What’s happening in AMA SuperBike now is right and proper. The two teams up front—Yamaha with Hayes and class-rookie Josh Herrin, and Yoshimura Suzuki with Young—are the teams that stayed despite DMG’s early and mistaken effort to “drive out the factories.” Honda and Kawasaki are still out, but taking their places are newcomers EBR and KTM, working to earn their way forward, not relying on preferential rules to do that work for them.

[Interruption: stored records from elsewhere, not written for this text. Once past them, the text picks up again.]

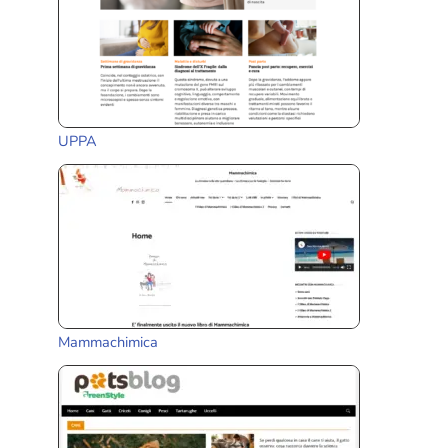
UPPA
Mammachimica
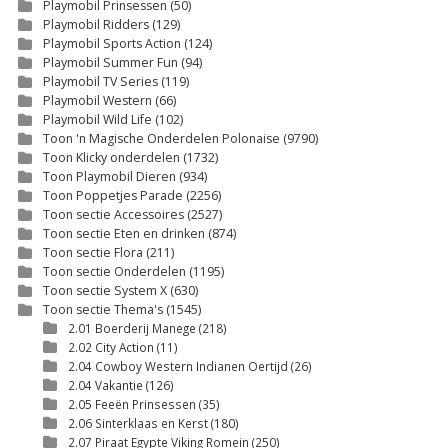
Playmobil Prinsessen
(50)
Playmobil Ridders
(129)
Playmobil Sports Action
(124)
Playmobil Summer Fun
(94)
Playmobil TV Series
(119)
Playmobil Western
(66)
Playmobil Wild Life
(102)
Toon 'n Magische Onderdelen Polonaise
(9790)
Toon Klicky onderdelen
(1732)
Toon Playmobil Dieren
(934)
Toon Poppetjes Parade
(2256)
Toon sectie Accessoires
(2527)
Toon sectie Eten en drinken
(874)
Toon sectie Flora
(211)
Toon sectie Onderdelen
(1195)
Toon sectie System X
(630)
Toon sectie Thema's
(1545)
2.01 Boerderij Manege
(218)
2.02 City Action
(11)
2.04 Cowboy Western Indianen Oertijd
(26)
2.04 Vakantie
(126)
2.05 Feeën Prinsessen
(35)
2.06 Sinterklaas en Kerst
(180)
2.07 Piraat Egypte Viking Romein
(250)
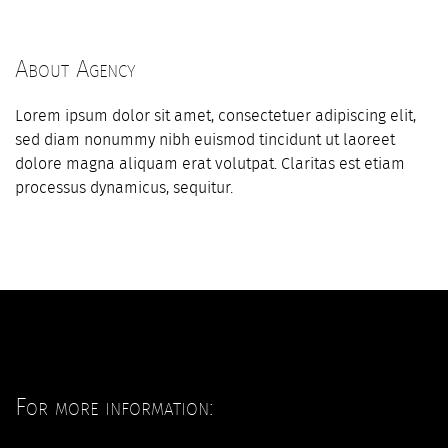
About Agency
Lorem ipsum dolor sit amet, consectetuer adipiscing elit,
sed diam nonummy nibh euismod tincidunt ut laoreet
dolore magna aliquam erat volutpat. Claritas est etiam
processus dynamicus, sequitur.
For more information:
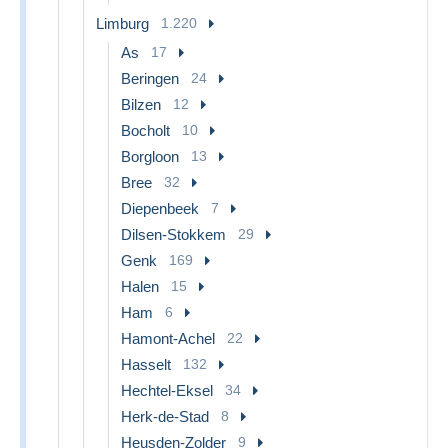
Limburg
1.220
As
17
Beringen
24
Bilzen
12
Bocholt
10
Borgloon
13
Bree
32
Diepenbeek
7
Dilsen-Stokkem
29
Genk
169
Halen
15
Ham
6
Hamont-Achel
22
Hasselt
132
Hechtel-Eksel
34
Herk-de-Stad
8
Heusden-Zolder
9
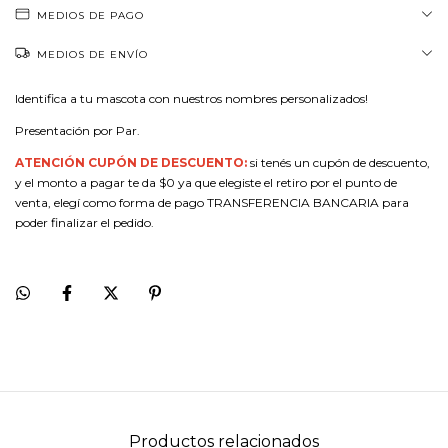
MEDIOS DE PAGO
MEDIOS DE ENVÍO
Identifica a tu mascota con nuestros nombres personalizados!
Presentación por Par.
ATENCIÓN CUPÓN DE DESCUENTO:
si tenés un cupón de descuento,
y el monto a pagar te da $0 ya que elegiste el retiro por el punto de
venta, elegí como forma de pago TRANSFERENCIA BANCARIA para
poder finalizar el pedido.
Productos relacionados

What about Ducati? I asked Ludington which model would be eligible for AMA SuperBike homologation. “The Panigale, most likely,” he replied.
Ducati enthusiasts would love to see the new 1199 raced here, but success requires more than good intentions and January hiring for a March Daytona debut. We can hope there’s something in the making.
Just as we are seeing in Moto2 and the new Claiming Rule Teams (CRT) bikes of MotoGP, there is no “Lego bike” that you can snap together and run up front. Some of the “big-truck teams” have everything but results. Learning takes time, and we hope they stay the course. Weird things happen that aren’t covered in the owner’s manual. Stanboli told of oil accumulating in the airbox. “You see the bellmouths wet with oil,” he said. “You turn the engine upside-down, then upright again, and all that oil runs back to the sump.”
Details: clutches that swell, oil that hides itself, cranks made of pudding. Only experience equips teams to deal with such things. Experience takes time, so I hope the AMA’s “steppingstones” system trains riders and crew as planned, to fill out SuperBike and keep up the exciting racing we saw at Road Atlanta. It’s looking good.